**Article**
▬▬▬▬▬▬

The RBI has its task cut out as it sets about addressing the sector’s credit and viability concerns
A debate on MSMEs has come alive due to the Centre’s insistence on a regulatory reprieve for the beleaguered sector post GST and post demonetisation. The RBI at its last Board meeting that Urjit Patel chaired, promised to set up a Committee on the MSME sector by the end of this month.
There is an estimate, authenticated by the Centre, that there are around 50 million MSMEs, both registered and unregistered, employing 120 million, second only to agriculture.
MSMEs contribute 6.11 per cent of manufacturing GDP and 24.6 per cent of services GDP. They also account for 16 per cent of bank lending. Around 8 per cent of credit to manufacturing micro and small enterprises and 13 per cent to medium enterprises are estimated to be gross NPAs.
MUDRA (Micro Units Development and Refinance Ageny) and the ‘59-minute loan sanction’ promises enhanced credit reach to the sector with SIDBI in the lead for both. MUDRA helped banks to push the services sector lending below ?5 lakh significantly.
Field studies reveal that MUDRA loans have been used by several banks to swap a good number of failing micro service sector loans. There is also evidence of moral hazard following adverse selection as several enterprises are non-traceable at the location mentioned in the applications.
In the band of ?5-10 lakh the percentage of loans is less than 20 per cent, indicating preference for a risk free portfolio and lack of interest in the manufacturing sector.
The government has put in place e-Invoice, TReDX, Samadhan, GeM to ensure prompt payment of bills from public sector undertakings and central government departments. Even so, the State PSUs and state government departments continue to delay the bills of MSMEs, leading to NPAs.

▬▬▬▬▬▬

**Record excerpts**
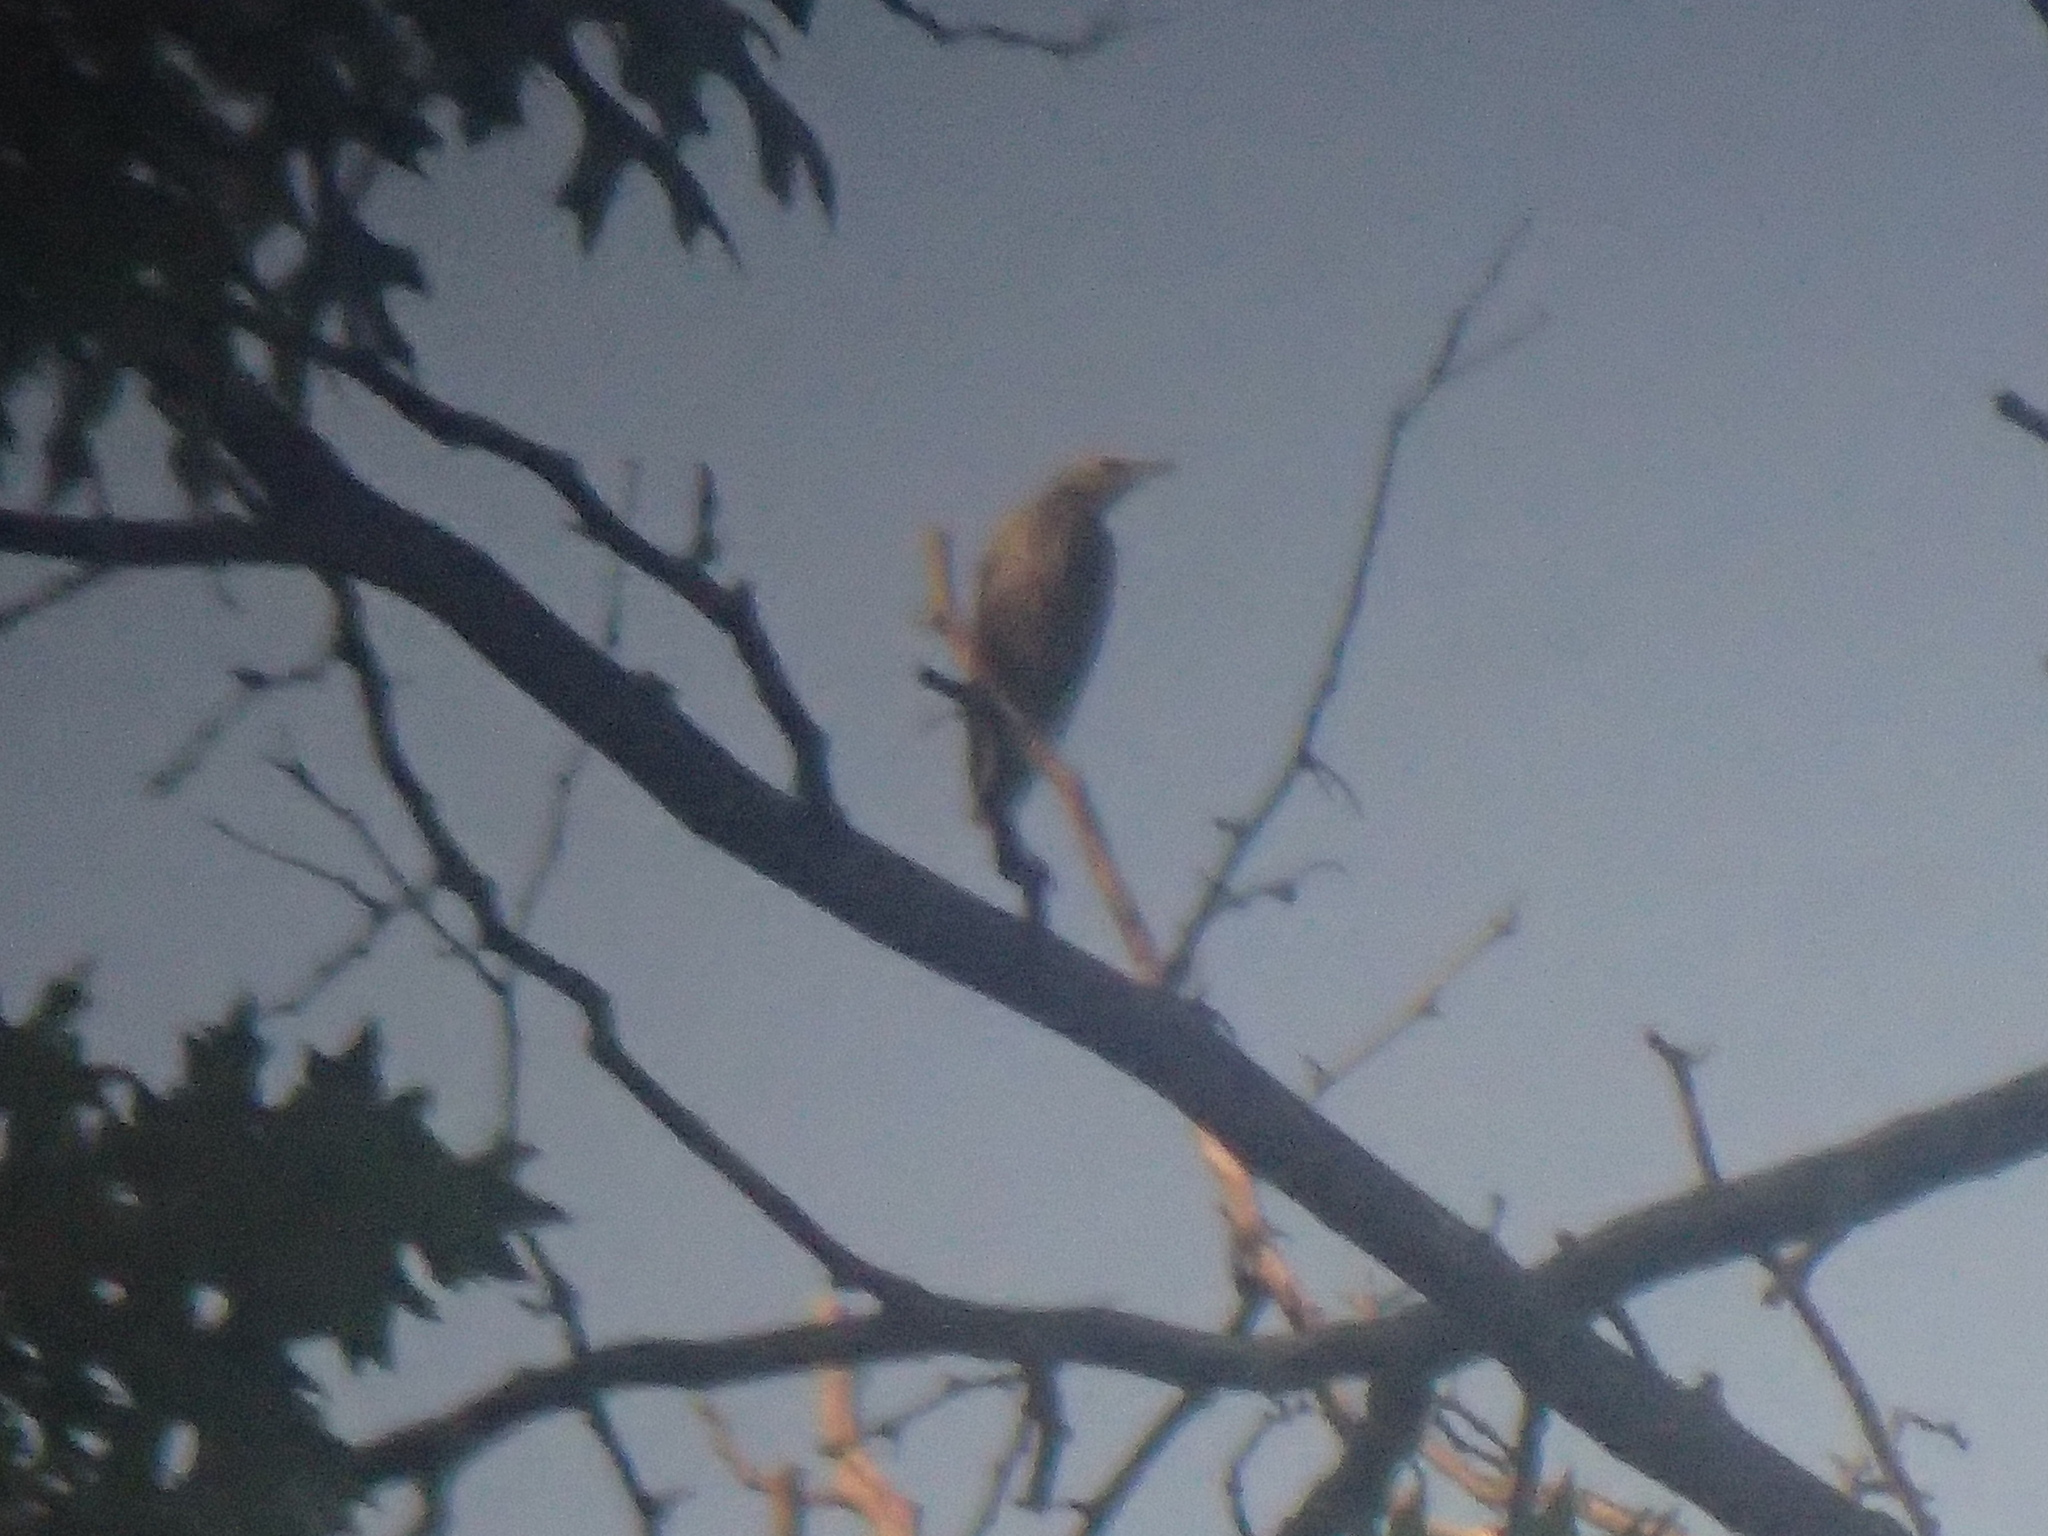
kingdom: Animalia
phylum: Chordata
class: Aves
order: Passeriformes
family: Sturnidae
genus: Sturnus
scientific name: Sturnus vulgaris
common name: Common starling
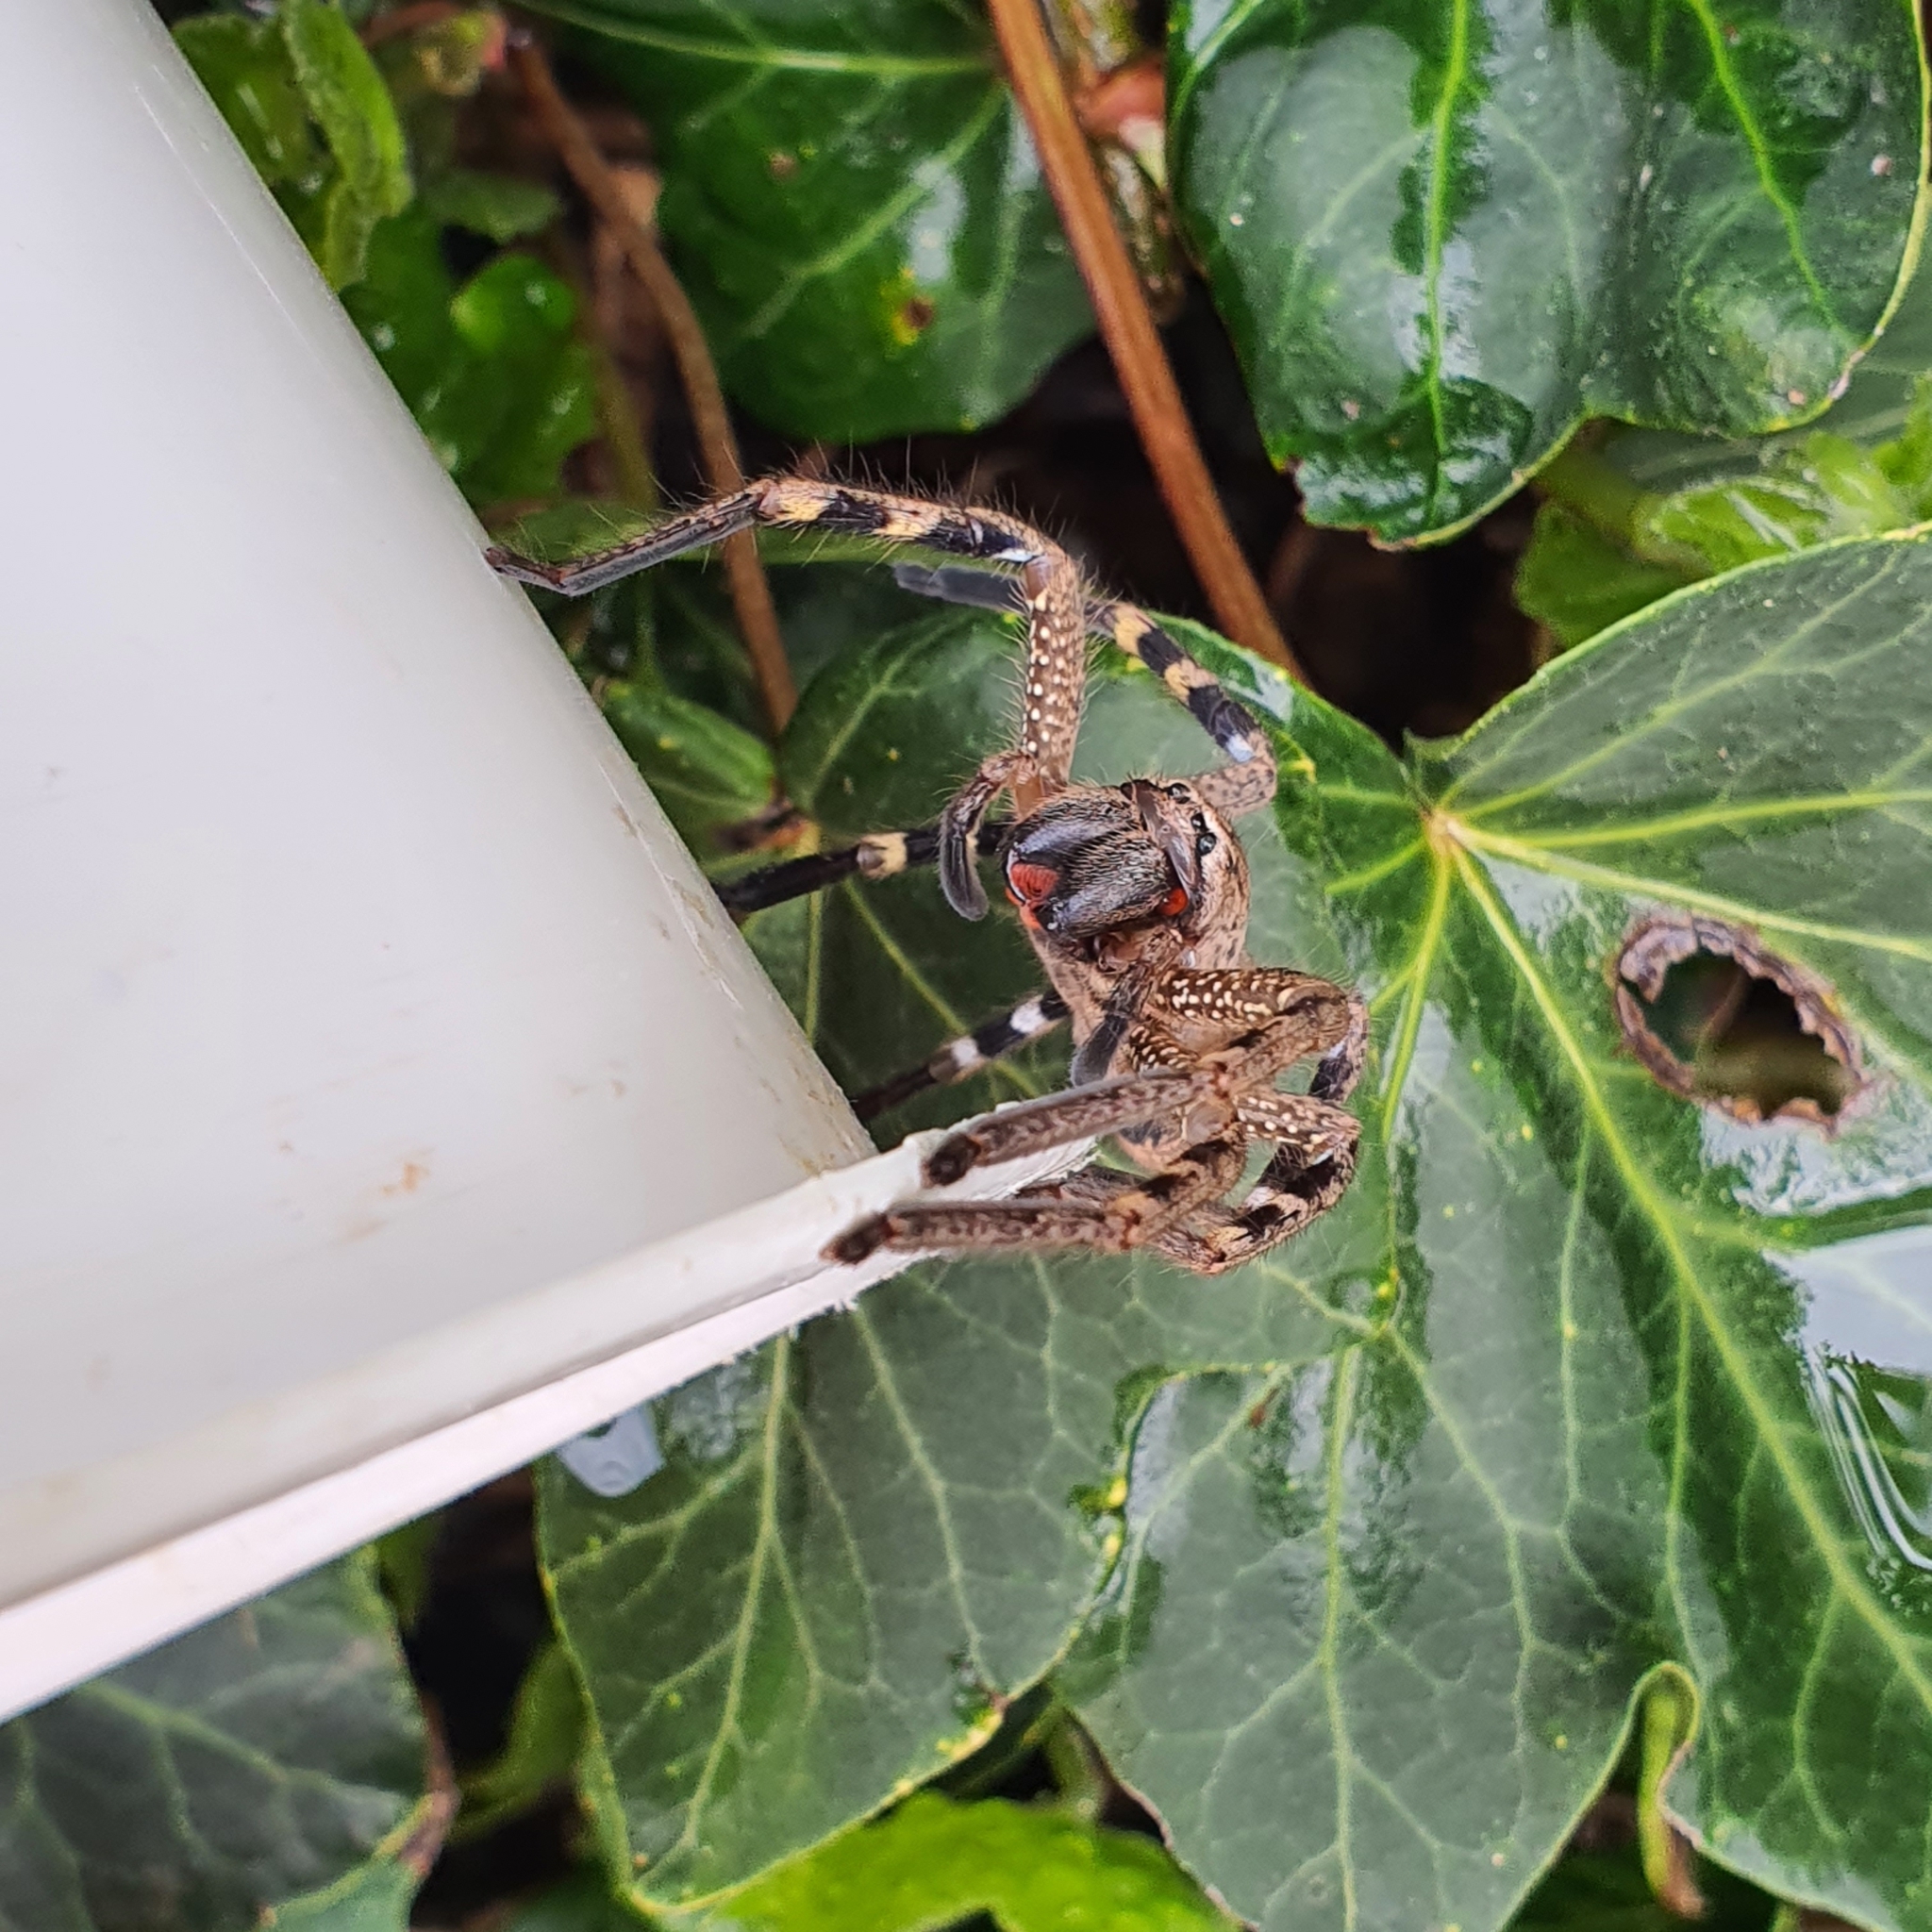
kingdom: Animalia
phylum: Arthropoda
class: Arachnida
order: Araneae
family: Sparassidae
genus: Neosparassus
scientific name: Neosparassus calligaster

▬▬▬▬▬▬

**Parts of the exercise**
**a)** In the MSME article, what share of bank lending do MSMEs account for?
**b)** Please rewrite the MSME article from "Field studies reveal" to "in the applications.", putting "Surveys" in place of "Field studies".
**c)** Using the MSME article, mark each statement yes or no and quote the words that decide it. (i) The RBI promised to set up a Committee on the MSME sector by the end of this month. (ii) MSMEs contribute 24.6 per cent of manufacturing GDP. (iii) State PSUs pay the bills of MSMEs on time.
The records have nothing to do with the MSME article.

**Expected responses**
**a)** 16 per cent

**b)**
Surveys reveal that MUDRA loans have been used by several banks to swap a good number of failing micro service sector loans. There is also evidence of moral hazard following adverse selection as several enterprises are non-traceable at the location mentioned in the applications.

**c)**
(i) Yes: "promised to set up a Committee on the MSME sector by the end of this month"
(ii) No: "MSMEs contribute 6.11 per cent of manufacturing GDP"
(iii) No: "the State PSUs and state government departments continue to delay the bills of MSMEs"